Niguma Yoga, which once was strictly kept a secret, is now being propagated to the public. It is the main teachings of the Shangpa Kagyu lineage of Tibetan Buddhism, which is also called Tsalung Trulkhor.

Niguma was one of the two fully realized Dakini mahasiddhas whose wisdom and teachings led to the formation of the Shangpa Kagyu lineage of Tibetan Buddhism.

Born into a Brahman family in Kashmir in the 11th century, Mahasiddha Niguma transmitted her teachings on yoga to a single disciple, Khyungpo Naljor.

Khyungpo Naljor received the teaching on the condition that it would remain a secret with himself and only be passed on to a single disciple for seven generations.

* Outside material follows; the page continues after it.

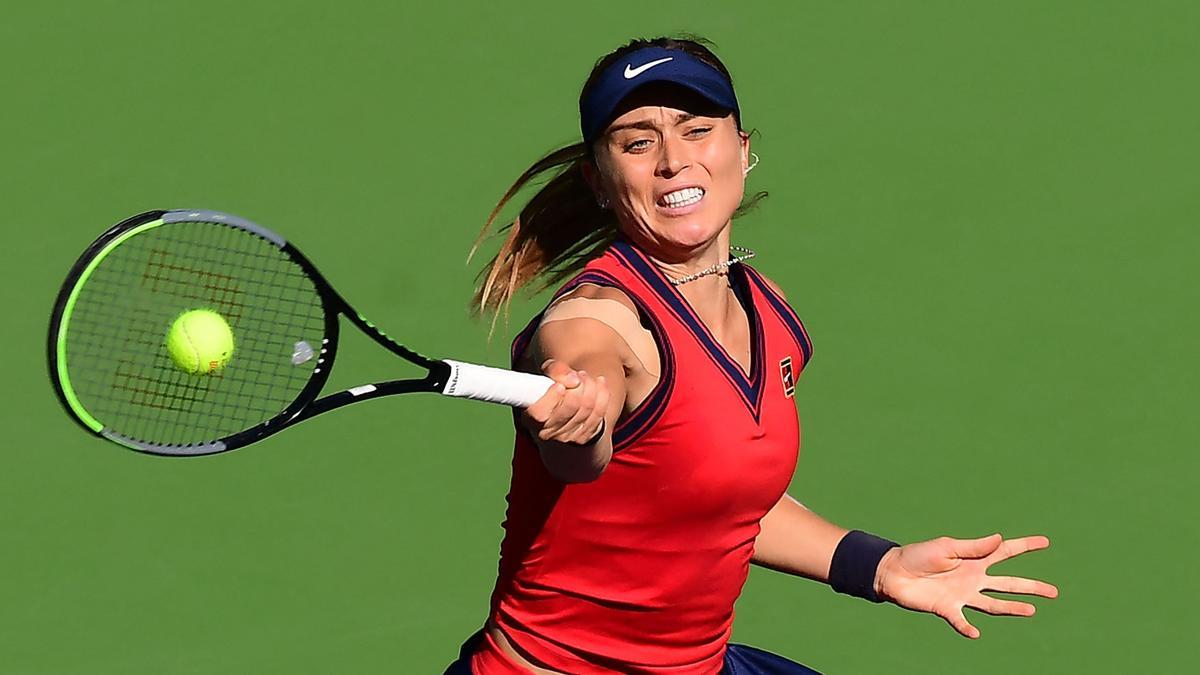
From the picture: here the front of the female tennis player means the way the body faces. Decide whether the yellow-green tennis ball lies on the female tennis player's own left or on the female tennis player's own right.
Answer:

Accordingly, in the 13th century, Sangye Tonpa, the seventh-generation lineage holder made the Six Yogas of Niguma, and associated physical practices more widely available to a bigger audience.

Tāranātha, the foremost scholar and exponent of the Jonang school of Tibetan Buddhism further codified it in the 17th century.



Kalu Rinpoche presented on the teaching at the fourth Vajrayana Conference in Thimphu on October 1. He is the present lineage holder of the Shangpa Kagyu tradition of Tibetan Buddhism.

Rinpoche now teaches Niguma Yoga around the world to cultivate awareness of the psychophysical basis of effective spiritual practice and to promote physical and mental well-being.

He said the yoga exercises of the Niguma tradition are highly beneficial to both the physical body and the inner, subtle body, which is related to the cultivation and circulation of internal energy and vital essences (thigle).

“Unlike Tummo, the auxiliary practices of Niguma Yoga can be taught openly without prerequisite empowerments,” Rinpoche said. 

He said that this presentation, therefore, represents a new era in the transmission of Vajrayāna Buddhism in which a once ‘secret’ practice is made available to a larger audience by an experienced lineage holder as a support for advanced tantric disciplines, including Mahamudra and Dzogchen.



The Centre for Bhutan & GNH Studies (CBS) and the Central Monastic Body of Bhutan are organising this four-day conference in close collaboration with the International Buddhist Confederation (IBC), India.